● Exercise:
Every line below that has the string "propagated" needs to be copied.

● Input records:
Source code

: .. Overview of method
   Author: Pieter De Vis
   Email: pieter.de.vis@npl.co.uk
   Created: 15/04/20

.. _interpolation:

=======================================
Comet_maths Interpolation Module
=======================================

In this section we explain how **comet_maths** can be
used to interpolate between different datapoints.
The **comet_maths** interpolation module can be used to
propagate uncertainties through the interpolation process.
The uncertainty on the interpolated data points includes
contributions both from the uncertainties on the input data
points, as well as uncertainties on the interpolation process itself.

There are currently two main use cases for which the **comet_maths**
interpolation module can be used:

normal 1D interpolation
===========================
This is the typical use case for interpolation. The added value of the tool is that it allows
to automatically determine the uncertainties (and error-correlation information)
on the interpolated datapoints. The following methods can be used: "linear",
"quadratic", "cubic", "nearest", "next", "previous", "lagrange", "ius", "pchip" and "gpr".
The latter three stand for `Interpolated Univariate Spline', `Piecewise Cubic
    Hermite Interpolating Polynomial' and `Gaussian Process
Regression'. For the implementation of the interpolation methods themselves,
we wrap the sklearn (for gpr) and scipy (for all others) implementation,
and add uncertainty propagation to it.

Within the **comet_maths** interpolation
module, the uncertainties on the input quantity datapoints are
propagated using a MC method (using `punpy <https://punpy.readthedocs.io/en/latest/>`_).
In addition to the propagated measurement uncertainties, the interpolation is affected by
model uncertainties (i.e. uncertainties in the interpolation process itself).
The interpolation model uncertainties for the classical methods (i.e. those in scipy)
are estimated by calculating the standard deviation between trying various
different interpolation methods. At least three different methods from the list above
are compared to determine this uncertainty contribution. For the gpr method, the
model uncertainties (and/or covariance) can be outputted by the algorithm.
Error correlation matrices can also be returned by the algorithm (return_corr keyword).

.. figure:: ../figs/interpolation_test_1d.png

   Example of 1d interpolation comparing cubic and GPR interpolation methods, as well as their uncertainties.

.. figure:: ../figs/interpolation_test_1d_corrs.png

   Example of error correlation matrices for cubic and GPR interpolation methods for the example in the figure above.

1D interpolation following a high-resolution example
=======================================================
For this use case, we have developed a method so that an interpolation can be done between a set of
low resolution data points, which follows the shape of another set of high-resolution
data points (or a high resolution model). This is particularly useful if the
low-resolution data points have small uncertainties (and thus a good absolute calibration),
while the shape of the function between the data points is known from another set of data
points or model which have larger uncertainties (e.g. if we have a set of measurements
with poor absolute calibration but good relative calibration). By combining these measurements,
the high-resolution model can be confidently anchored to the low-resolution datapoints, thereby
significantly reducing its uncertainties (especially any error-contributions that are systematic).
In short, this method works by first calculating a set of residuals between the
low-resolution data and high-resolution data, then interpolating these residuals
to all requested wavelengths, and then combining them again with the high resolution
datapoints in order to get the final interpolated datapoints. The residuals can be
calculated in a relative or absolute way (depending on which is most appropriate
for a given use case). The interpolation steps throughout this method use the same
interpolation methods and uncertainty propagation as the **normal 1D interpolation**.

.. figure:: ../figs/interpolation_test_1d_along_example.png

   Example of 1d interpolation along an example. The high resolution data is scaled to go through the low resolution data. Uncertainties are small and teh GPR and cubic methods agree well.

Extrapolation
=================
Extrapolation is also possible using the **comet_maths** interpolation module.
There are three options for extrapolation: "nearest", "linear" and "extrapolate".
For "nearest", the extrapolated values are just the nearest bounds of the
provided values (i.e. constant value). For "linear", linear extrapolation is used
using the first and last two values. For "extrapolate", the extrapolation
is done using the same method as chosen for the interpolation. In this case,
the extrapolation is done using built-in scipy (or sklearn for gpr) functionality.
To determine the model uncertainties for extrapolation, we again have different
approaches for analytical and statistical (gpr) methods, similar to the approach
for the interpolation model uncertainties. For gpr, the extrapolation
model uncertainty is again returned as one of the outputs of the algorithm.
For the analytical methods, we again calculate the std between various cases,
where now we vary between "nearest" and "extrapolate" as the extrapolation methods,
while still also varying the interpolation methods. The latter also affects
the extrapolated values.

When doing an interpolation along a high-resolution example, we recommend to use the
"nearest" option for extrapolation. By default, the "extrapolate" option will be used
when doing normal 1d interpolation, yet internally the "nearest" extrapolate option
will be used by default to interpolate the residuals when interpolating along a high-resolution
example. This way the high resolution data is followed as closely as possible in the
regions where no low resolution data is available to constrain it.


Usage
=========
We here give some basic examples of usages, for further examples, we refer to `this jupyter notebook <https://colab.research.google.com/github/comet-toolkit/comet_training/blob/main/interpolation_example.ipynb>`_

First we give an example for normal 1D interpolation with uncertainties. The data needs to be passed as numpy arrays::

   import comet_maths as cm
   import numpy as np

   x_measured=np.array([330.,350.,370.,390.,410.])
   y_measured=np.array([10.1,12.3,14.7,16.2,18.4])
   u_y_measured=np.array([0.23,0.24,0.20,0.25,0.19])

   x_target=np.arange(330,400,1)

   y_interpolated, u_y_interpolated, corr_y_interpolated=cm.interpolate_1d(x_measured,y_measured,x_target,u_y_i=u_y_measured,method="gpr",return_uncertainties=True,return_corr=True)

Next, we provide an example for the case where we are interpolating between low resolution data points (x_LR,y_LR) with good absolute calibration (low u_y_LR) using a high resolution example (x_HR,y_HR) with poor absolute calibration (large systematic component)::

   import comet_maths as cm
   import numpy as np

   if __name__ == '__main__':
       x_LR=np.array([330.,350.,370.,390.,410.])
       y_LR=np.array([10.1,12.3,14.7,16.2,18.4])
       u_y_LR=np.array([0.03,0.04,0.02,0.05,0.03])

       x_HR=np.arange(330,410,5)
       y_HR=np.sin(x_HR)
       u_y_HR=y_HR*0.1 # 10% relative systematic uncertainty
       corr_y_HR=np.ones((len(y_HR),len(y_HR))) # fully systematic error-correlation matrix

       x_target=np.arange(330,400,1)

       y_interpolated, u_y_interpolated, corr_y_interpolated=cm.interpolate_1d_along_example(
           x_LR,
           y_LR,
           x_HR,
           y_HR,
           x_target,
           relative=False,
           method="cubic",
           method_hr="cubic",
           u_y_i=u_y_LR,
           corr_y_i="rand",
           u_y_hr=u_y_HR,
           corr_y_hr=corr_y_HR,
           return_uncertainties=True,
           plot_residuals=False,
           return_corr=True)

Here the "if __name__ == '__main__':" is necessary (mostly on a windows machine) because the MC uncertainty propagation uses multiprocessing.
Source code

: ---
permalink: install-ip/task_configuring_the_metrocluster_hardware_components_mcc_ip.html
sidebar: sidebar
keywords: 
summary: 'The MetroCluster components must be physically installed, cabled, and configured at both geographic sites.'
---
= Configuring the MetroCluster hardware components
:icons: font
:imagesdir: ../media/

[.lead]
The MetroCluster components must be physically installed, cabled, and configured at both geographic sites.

--

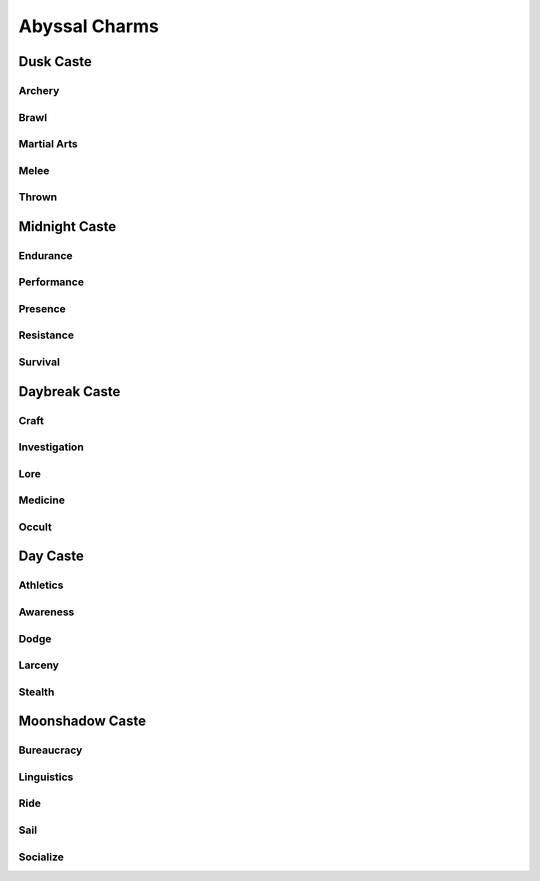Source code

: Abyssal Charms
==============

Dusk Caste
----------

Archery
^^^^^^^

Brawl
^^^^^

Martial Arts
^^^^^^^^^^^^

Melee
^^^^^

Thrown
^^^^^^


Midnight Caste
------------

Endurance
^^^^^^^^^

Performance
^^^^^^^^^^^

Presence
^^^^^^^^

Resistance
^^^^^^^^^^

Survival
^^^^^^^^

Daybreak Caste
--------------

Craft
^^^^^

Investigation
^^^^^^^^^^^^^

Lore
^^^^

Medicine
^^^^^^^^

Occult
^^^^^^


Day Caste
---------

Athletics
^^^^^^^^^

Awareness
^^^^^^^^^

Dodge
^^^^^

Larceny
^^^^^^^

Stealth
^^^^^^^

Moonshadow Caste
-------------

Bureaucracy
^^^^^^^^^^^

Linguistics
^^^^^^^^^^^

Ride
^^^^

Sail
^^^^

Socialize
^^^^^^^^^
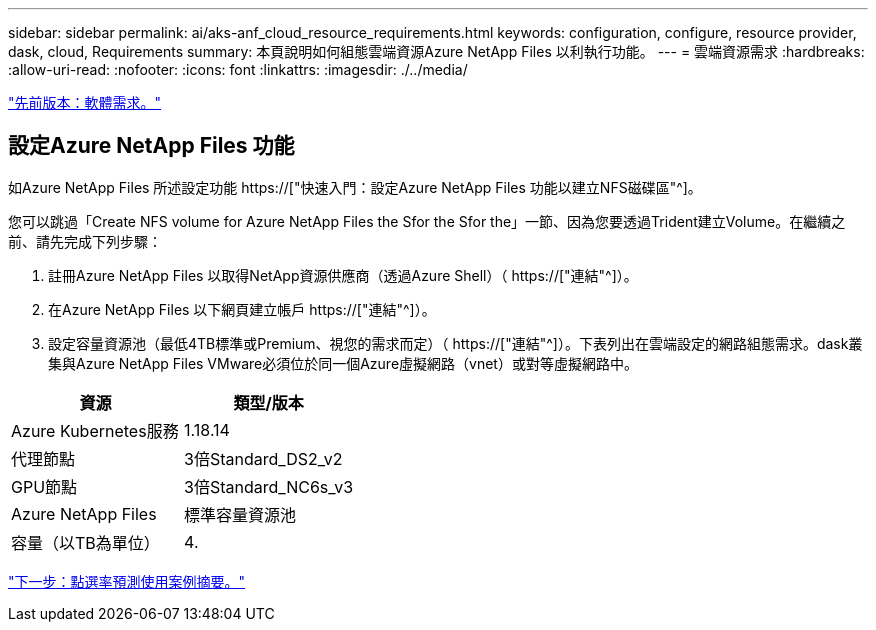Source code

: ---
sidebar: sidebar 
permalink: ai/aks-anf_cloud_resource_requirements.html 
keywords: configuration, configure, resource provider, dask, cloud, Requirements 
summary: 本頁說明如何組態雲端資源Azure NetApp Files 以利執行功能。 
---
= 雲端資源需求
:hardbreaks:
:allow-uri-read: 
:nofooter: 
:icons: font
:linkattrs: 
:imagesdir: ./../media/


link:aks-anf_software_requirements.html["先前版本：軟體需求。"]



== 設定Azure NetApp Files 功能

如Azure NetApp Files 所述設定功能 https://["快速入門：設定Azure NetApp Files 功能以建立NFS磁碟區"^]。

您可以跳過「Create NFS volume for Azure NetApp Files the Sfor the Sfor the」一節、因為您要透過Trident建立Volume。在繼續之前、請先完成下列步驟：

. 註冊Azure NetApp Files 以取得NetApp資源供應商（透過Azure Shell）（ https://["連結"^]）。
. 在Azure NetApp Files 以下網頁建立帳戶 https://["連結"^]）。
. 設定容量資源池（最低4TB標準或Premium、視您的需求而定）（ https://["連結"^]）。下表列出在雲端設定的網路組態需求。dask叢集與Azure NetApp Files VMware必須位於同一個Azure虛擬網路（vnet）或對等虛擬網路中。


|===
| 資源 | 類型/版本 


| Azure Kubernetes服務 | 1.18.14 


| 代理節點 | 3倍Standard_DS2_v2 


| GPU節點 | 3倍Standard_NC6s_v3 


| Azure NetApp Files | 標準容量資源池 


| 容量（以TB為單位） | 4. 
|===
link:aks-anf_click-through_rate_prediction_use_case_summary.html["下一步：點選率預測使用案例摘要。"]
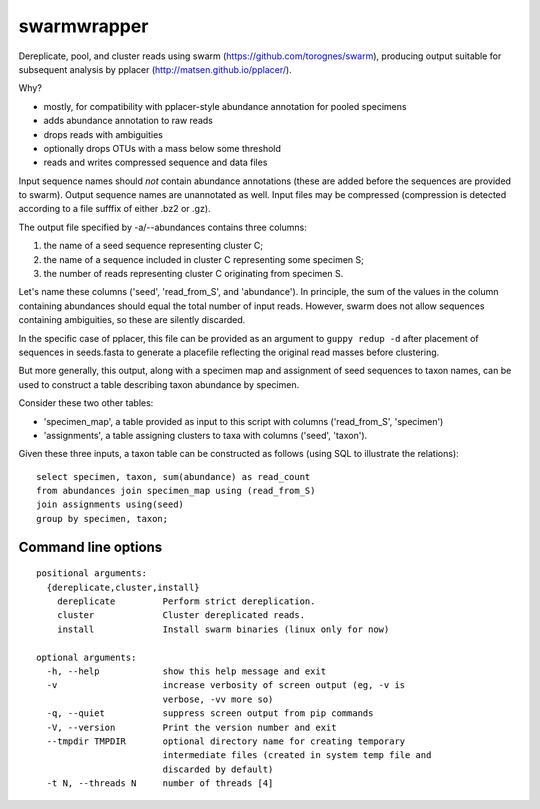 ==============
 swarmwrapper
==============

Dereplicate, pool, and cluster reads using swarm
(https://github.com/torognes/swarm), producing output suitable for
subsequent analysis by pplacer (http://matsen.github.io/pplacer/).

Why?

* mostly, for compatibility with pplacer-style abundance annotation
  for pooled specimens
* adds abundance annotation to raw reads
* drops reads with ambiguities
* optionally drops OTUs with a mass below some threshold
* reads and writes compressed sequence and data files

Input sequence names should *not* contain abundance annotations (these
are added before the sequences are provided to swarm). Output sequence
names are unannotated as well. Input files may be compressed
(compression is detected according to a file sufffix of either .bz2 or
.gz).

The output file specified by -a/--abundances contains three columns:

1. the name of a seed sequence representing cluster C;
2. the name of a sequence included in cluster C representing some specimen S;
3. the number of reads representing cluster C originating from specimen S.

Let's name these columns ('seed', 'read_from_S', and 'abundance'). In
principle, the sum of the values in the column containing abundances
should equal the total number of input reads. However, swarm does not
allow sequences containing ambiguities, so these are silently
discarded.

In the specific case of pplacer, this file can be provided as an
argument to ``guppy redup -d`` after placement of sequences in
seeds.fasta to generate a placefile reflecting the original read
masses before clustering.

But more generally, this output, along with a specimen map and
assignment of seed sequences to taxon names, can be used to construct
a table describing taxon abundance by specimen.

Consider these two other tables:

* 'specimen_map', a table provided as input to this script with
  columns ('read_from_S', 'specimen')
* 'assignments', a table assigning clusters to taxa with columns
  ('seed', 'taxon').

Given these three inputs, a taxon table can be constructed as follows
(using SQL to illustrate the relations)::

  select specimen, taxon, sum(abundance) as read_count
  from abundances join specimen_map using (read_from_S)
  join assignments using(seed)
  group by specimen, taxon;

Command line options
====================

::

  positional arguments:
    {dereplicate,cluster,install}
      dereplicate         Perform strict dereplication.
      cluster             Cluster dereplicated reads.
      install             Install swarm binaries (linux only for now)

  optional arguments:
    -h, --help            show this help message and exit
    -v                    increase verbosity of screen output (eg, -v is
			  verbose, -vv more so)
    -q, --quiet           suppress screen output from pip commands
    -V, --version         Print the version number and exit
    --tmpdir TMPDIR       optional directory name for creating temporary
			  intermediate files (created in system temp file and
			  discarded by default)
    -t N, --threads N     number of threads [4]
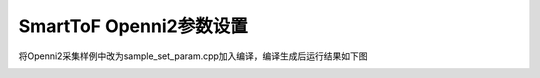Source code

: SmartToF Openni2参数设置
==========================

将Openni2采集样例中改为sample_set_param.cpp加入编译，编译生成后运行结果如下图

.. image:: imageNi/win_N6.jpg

==

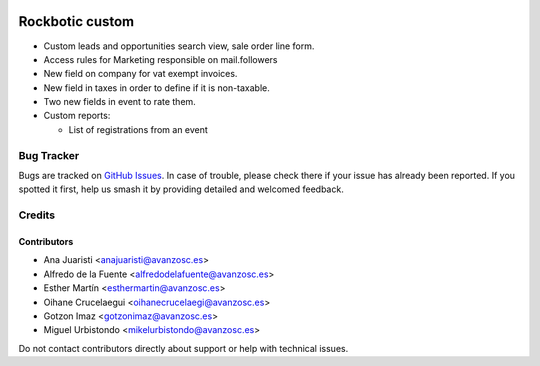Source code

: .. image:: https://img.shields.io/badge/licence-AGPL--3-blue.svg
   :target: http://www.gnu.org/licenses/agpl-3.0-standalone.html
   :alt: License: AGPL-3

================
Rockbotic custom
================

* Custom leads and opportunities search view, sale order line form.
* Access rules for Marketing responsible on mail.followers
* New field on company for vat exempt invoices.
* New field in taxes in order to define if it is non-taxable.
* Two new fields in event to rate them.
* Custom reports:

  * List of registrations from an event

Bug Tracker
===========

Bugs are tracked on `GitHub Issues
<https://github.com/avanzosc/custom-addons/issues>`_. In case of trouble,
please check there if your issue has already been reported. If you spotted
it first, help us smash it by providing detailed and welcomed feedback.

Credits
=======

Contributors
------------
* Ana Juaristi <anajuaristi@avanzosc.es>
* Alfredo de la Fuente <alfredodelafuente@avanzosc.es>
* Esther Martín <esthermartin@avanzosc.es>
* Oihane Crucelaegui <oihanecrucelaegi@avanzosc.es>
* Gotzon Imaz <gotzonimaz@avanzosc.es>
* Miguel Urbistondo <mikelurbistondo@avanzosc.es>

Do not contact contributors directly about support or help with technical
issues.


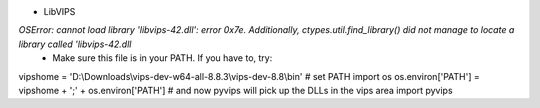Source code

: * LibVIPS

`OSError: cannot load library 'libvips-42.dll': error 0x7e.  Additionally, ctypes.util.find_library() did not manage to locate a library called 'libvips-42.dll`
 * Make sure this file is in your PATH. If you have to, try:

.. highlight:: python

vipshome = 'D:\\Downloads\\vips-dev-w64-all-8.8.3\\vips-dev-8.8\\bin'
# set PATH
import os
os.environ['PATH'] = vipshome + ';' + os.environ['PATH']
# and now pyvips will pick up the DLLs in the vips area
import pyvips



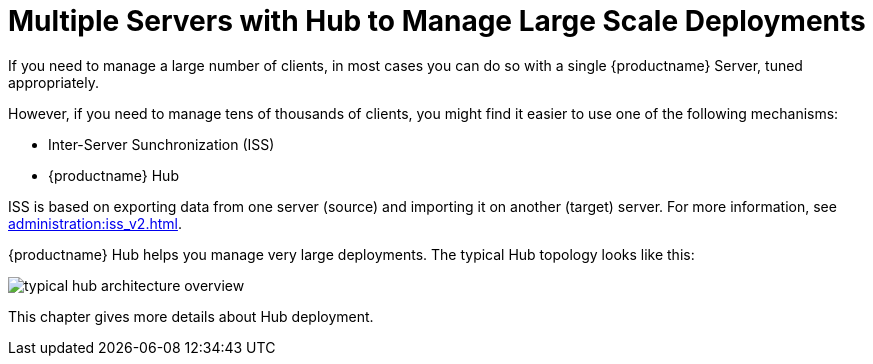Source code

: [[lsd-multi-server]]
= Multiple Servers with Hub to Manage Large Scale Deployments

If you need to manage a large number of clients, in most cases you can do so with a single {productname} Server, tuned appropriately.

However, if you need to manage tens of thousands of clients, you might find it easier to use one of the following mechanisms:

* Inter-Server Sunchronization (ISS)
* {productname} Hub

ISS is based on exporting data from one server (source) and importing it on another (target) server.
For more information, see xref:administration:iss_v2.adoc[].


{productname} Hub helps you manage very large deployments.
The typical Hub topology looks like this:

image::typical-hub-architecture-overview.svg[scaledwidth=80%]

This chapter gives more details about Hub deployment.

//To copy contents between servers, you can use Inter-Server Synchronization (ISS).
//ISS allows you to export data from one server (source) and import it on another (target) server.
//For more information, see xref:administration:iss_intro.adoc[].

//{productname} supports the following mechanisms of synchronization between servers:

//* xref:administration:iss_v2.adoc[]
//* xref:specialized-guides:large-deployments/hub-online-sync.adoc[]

● Finished task:
propagated using a MC method (using `punpy <https://punpy.readthedocs.io/en/latest/>`_).
In addition to the propagated measurement uncertainties, the interpolation is affected by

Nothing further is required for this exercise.